Sometimes life seems like a blur. I don’t know if you experience the same thing, but because of my Event Planner brain, my life is a continuous stream of “Plan. Execute. Recover.” I then humorously like to add my favorite line off of every shampoo bottle, “Lather. Rinse. Repeat.”
In my last post - yes, the one that was dated in June - I was in the planning stage. I stood at that very place where one often has to envision with great clarity what the next leg of the journey will look like. It seemed daunting and overwhelming, but then I realized God brought me here and He’s always with me. Who was I to fear?
This summer consisted of:
- Ten weeks of “Hamlet,” my theatre company’s tenth annual Shakespeare-in-thePark production.
- Twelve weeks of two very difficult courses towards my MS in Mental Health Counseling.
- Sending Zoe off to “Jump Start” to help her overcome her incredible shyness in preparation for Kindergarten.
- Preparing both girls for the annual Harvest Festival Mini Miss and Jr. Miss pageants.
- Keeping a flower garden alive and beautiful.
- Keeping vegetables growing in the zaniest weather patterns I’ve ever experienced.
- Spending every last moment I could find, swimming and playing with my children during what might possibly be my last summer of unemployment.
- Keeping a house clean.
- Keeping a husband happy.
The list goes on, but these were indeed, the most important highlights.
He leadeth me again. I rested in His hands. I gave it all to Him and He blessed my every step with His presence.
“Hamlet” was Gaspipe Theatre Company’s greatest triumph, thus far.
I was able to maintain my 4.0 in my coursework.
Zoe did beautifully well in Jump Start and let’s just say it was Mommy who did the most crying the day the girls started school.
The pageants took place yesterday and both girls made me burst with pride.
The gardens are still alive; the vegetables are still coming.
I can truly say there is not one ounce of regret in me for time lost with the children this summer. We spent every moment we could as a family, creating memories which I hope will last their whole lives.
My house is still clean.
Yesterday, Derek and I celebrated our 6th wedding anniversary. With God’s help, we continue to strengthen our marriage every day.
There were bonuses, too. Because of my obedience in returning to Milton, despite my internal kicks and screams, God is bringing my greatest dream of creating a Center for the Arts to life. I will be working with the Milton Library to create a Center for the Arts in the new facility that the Library just purchased.
And finally, as if I deserved one more blessing, at the end of my twelve weeks of school, when everything was finally settling down, by some miracle of miracles, God gave me two weeks off to write. These two weeks off from classes began the very day the girls went back to school. My agent had made contact with a couple of publishers who were interested in my book, I just couldn‘t find the time to clean it up and finish it out. But God gave me two glorious weeks of clarity and insight (and a quiet house) and last Tuesday, I gave birth to my new manuscript, “Climbing Out of the Daddy Hole.” Prayers for “Uncommon Favor” are greatly appreciated.

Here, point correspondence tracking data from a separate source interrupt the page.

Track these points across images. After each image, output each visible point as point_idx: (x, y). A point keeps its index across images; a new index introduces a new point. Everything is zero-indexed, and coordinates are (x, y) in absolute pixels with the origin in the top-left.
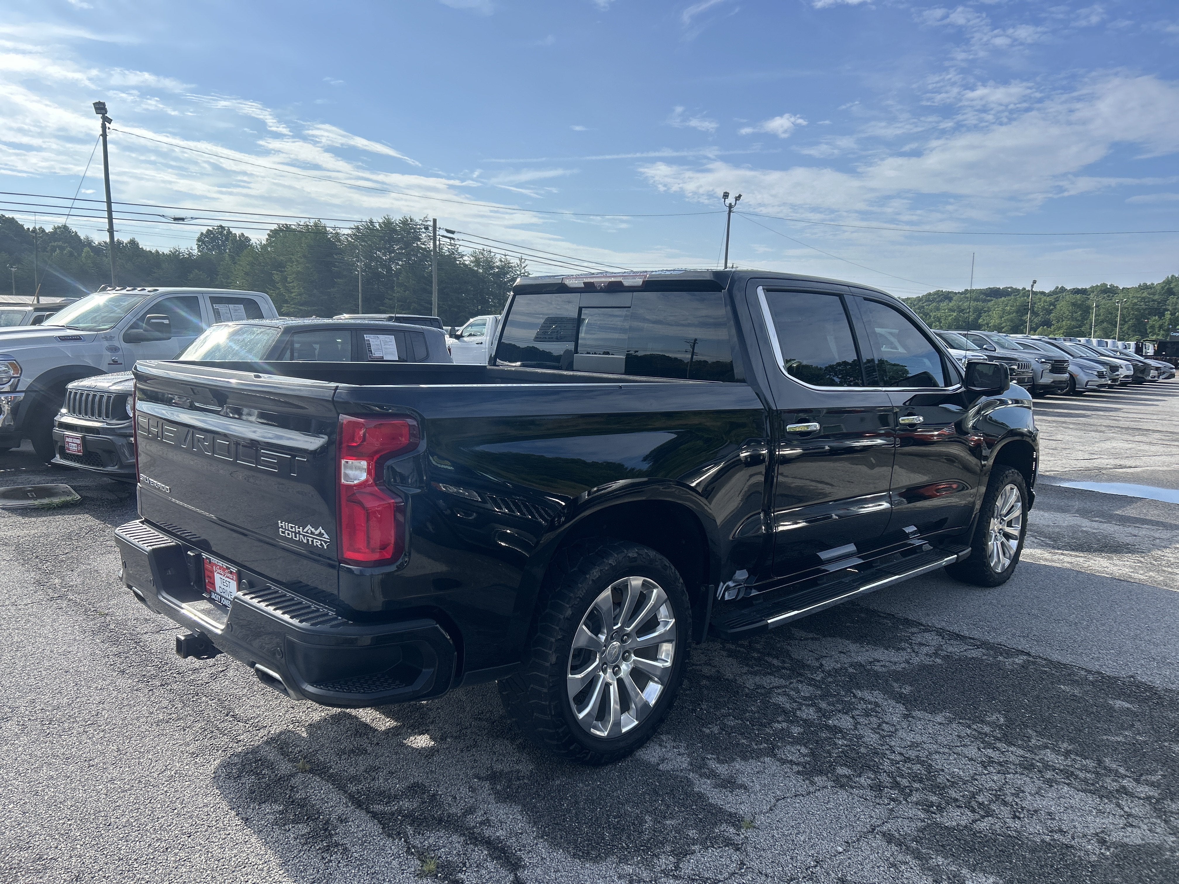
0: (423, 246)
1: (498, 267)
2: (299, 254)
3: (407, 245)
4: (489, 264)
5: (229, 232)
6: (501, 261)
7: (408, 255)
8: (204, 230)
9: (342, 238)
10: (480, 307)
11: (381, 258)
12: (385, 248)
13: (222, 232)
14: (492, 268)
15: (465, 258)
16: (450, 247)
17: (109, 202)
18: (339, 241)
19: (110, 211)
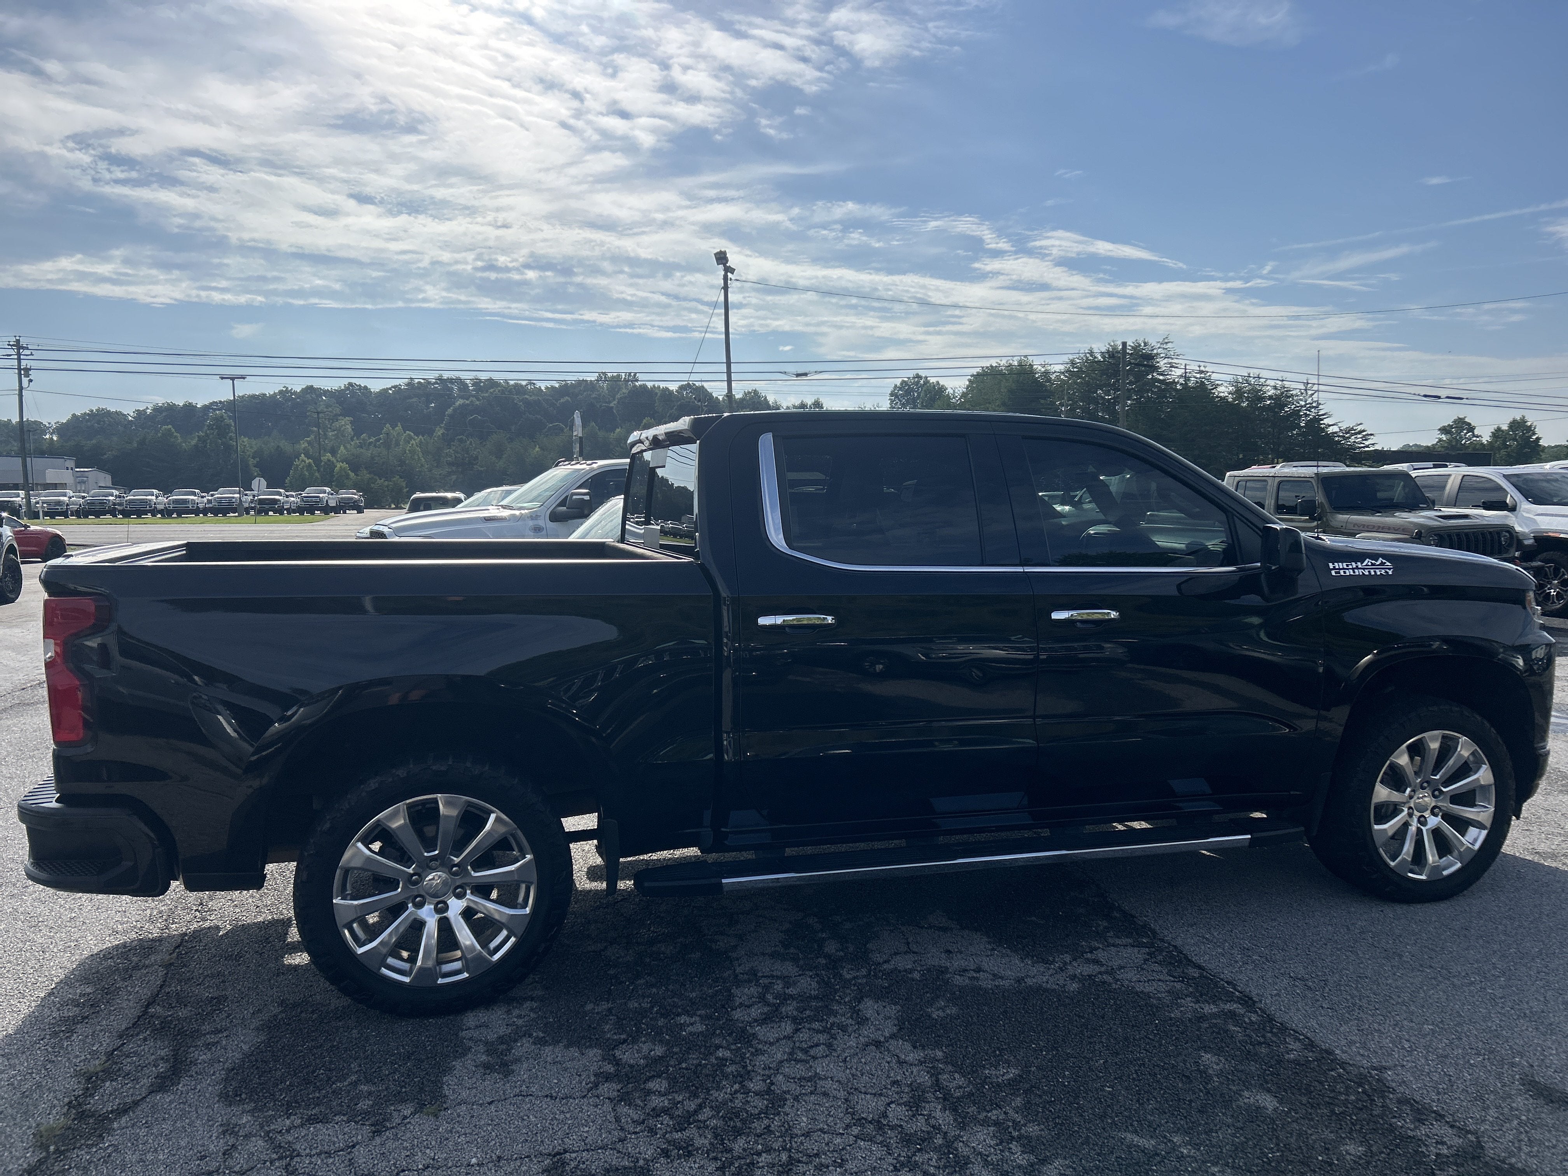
0: (1161, 378)
1: (1270, 398)
2: (998, 403)
3: (1140, 377)
4: (1256, 396)
5: (927, 382)
6: (1275, 388)
7: (1140, 392)
8: (898, 382)
9: (1053, 377)
10: (1241, 456)
11: (1103, 398)
12: (1109, 385)
13: (918, 382)
14: (1262, 399)
15: (1220, 389)
16: (1198, 376)
17: (729, 363)
18: (1049, 380)
19: (729, 373)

I will admit, after the plan was laid out, each step of the way was a bit blurry. I had moments where I felt like I was standing outside of myself, watching myself in action. I mentally would stop myself and experience a “reality check”. “I’m doing it. I don’t know how, but I’m here and it’s happening.” The final performance of “Hamlet” came and went. Zoe got off the Jump Start bus one last time. The grades were posted. The pool closed. School started. I submitted my book and received my agent’s approval.
The Recovery periods from each and every item on my list were glowing. There’s no better word to describe them. Every task, every paper, every show was a complete success.
Now it’s all in the past and I sit here, planning out the next leg: two more classes, a residency in October, cheerleading practices, birthdays and Christmas. The list, again, goes on.
But there’s something different this time. There is no dread, no feeling of being overwhelmed. I suddenly understand the very heart of Philippians 4:13. “I can do all things through Him who strengthens me.”
My God is in me, above me, beneath me, before me, behind me, on either side of me. He has my back in all times. He restores my energy, my strength, and gives me hope with every new morning. When the storms are raging, I‘ve learned to praise Him. He is my All in all.
Is He yours? Have you yet learned how to go to Him as a child and let Him be your Daddy? Have you learned to trust? Have you learned to obey? Have you experienced the awesome magnitude of Him working through you and the blessings of dreams realized?
Go to your Father and lean on Him. Then plan, execute, and recover. Psalms 23 should assure you that “His goodness and mercy will follow you” and “out of you.” John 7:38 reminds us, “shall flow rivers of living water.”
It might possibly be that the blur you experience is when God completely takes over and works out the good for those who love Him.
What an awesome, humbling, amazing place to be - caught in the blur of our Master’s work.